EXERCISE DIRECTIONS
Give again, unchanged, the line that contains "144Hz FRL 기술, 동적" together with every line that follows it until the entries end.

[Page-level text extractions]

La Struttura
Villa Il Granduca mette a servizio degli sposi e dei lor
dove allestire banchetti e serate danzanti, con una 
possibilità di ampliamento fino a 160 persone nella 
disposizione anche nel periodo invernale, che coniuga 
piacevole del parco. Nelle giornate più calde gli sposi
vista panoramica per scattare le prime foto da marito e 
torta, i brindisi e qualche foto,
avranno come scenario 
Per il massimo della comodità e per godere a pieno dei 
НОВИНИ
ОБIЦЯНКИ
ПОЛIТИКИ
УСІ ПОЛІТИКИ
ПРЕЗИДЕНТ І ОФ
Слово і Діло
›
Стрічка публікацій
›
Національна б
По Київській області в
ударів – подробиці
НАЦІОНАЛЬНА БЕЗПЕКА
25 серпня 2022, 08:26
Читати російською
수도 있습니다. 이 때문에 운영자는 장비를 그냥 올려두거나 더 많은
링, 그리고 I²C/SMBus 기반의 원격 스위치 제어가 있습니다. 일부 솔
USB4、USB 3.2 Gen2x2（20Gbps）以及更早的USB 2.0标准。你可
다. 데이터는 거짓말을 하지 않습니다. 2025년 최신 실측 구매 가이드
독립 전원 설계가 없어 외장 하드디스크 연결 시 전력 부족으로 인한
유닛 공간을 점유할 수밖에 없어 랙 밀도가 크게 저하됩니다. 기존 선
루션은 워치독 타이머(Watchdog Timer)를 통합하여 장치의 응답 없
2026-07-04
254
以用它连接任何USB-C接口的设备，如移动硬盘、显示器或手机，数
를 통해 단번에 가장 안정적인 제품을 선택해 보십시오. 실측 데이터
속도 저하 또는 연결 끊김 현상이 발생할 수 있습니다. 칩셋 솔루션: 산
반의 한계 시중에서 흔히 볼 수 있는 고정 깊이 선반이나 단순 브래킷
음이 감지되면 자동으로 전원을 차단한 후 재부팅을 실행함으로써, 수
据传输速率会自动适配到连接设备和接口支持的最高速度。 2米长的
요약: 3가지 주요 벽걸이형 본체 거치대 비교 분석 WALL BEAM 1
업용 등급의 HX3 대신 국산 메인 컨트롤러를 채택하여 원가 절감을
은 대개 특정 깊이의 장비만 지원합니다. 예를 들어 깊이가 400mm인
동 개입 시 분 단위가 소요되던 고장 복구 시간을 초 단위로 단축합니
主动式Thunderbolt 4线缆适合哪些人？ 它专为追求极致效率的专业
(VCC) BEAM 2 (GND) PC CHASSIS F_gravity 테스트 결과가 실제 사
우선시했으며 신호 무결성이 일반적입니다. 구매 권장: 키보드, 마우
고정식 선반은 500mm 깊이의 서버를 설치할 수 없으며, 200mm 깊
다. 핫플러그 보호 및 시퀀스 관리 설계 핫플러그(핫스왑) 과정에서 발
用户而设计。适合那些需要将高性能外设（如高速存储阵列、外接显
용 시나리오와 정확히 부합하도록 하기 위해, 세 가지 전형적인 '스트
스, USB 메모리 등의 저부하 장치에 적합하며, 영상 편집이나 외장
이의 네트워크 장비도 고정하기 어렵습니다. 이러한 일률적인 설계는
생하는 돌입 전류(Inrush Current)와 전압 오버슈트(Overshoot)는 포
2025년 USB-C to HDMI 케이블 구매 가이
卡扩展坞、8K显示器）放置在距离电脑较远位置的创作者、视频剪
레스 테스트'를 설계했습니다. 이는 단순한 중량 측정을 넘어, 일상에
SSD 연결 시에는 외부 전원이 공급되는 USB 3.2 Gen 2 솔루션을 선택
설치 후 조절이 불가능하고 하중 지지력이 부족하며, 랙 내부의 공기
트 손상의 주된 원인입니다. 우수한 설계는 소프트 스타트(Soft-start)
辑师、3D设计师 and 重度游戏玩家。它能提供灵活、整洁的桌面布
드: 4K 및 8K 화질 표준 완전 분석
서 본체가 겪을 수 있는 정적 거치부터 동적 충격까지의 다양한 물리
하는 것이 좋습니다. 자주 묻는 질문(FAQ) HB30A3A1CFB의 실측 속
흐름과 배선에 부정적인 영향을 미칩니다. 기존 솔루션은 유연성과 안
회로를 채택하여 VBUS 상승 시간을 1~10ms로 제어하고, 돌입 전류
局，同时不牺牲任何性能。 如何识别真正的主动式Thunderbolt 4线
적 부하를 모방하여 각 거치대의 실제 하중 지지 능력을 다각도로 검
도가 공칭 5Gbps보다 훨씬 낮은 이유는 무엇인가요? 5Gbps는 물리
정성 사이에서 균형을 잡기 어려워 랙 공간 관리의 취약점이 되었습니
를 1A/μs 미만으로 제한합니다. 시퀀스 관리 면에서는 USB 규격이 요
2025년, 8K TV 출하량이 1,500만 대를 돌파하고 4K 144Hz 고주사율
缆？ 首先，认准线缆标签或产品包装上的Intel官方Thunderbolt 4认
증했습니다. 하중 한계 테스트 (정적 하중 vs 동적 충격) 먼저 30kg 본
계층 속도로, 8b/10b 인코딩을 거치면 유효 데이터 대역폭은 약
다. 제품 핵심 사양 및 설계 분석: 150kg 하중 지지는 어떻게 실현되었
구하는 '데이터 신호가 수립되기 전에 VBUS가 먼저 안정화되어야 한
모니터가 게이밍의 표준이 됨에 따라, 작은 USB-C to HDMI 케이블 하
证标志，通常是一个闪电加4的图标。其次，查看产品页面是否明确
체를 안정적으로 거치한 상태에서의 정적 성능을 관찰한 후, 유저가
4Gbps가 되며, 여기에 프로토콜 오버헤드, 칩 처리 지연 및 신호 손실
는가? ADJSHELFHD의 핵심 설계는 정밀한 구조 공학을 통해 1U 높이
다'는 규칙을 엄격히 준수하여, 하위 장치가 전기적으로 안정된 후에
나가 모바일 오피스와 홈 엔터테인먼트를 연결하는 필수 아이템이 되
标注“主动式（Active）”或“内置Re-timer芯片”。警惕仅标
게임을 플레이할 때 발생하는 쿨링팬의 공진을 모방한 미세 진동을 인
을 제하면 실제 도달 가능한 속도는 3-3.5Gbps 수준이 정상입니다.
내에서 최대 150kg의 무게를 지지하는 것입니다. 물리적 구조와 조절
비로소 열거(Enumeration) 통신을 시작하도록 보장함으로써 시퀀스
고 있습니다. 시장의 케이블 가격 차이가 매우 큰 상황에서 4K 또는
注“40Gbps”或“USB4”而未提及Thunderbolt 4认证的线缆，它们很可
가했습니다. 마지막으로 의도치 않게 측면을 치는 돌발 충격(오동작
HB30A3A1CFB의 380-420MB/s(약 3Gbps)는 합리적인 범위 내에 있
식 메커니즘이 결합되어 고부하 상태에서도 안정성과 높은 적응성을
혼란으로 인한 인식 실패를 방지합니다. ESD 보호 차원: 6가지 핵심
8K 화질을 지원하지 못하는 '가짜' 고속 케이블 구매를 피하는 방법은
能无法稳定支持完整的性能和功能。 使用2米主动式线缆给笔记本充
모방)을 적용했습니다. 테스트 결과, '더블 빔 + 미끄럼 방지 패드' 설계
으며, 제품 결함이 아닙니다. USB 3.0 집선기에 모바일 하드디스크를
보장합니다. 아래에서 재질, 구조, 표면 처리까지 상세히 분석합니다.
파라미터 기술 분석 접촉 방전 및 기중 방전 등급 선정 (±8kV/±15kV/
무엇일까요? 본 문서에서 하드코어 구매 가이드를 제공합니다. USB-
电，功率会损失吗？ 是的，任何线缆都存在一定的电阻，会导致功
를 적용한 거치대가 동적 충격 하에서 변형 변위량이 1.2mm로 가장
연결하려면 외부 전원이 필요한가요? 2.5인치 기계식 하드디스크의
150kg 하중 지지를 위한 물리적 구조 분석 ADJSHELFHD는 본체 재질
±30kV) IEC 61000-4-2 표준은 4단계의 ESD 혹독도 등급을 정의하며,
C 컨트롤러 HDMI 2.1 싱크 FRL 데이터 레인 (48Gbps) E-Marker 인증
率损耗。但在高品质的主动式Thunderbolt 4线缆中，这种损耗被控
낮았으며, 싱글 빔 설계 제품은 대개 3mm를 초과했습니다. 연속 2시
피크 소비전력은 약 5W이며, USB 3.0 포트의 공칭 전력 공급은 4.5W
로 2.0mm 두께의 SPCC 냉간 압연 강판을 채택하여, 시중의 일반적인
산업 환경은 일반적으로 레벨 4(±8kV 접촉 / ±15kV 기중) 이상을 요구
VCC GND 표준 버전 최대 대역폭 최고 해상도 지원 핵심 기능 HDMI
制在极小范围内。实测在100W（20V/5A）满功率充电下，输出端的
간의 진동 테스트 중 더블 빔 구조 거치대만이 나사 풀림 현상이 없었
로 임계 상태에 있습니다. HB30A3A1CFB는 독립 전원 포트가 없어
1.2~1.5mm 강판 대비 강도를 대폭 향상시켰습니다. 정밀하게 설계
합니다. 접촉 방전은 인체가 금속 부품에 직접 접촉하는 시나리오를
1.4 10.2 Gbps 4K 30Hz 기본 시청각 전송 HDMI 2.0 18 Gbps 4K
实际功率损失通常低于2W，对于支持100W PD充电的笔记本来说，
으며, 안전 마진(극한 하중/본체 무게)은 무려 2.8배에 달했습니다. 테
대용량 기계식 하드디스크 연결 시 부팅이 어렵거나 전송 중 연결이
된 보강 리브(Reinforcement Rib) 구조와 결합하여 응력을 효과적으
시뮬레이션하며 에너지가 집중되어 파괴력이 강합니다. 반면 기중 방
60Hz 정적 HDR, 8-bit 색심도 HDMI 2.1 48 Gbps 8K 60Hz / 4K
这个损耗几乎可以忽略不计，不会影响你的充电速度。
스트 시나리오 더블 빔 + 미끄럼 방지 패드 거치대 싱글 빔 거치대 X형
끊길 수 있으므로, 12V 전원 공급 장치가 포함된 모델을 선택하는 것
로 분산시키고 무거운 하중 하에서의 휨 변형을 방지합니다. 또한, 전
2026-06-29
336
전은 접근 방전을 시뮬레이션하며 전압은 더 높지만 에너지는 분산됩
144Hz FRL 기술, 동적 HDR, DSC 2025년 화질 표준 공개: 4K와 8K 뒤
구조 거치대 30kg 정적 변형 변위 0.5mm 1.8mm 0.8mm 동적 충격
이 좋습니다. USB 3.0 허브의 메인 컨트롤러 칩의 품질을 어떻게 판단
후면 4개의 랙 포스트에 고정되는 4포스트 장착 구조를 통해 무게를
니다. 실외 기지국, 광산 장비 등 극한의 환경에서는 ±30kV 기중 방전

TASK OUTPUT
144Hz FRL 기술, 동적 HDR, DSC 2025년 화질 표준 공개: 4K와 8K 뒤
구조 거치대 30kg 정적 변형 변위 0.5mm 1.8mm 0.8mm 동적 충격
이 좋습니다. USB 3.0 허브의 메인 컨트롤러 칩의 품질을 어떻게 판단
후면 4개의 랙 포스트에 고정되는 4포스트 장착 구조를 통해 무게를
니다. 실외 기지국, 광산 장비 등 극한의 환경에서는 ±30kV 기중 방전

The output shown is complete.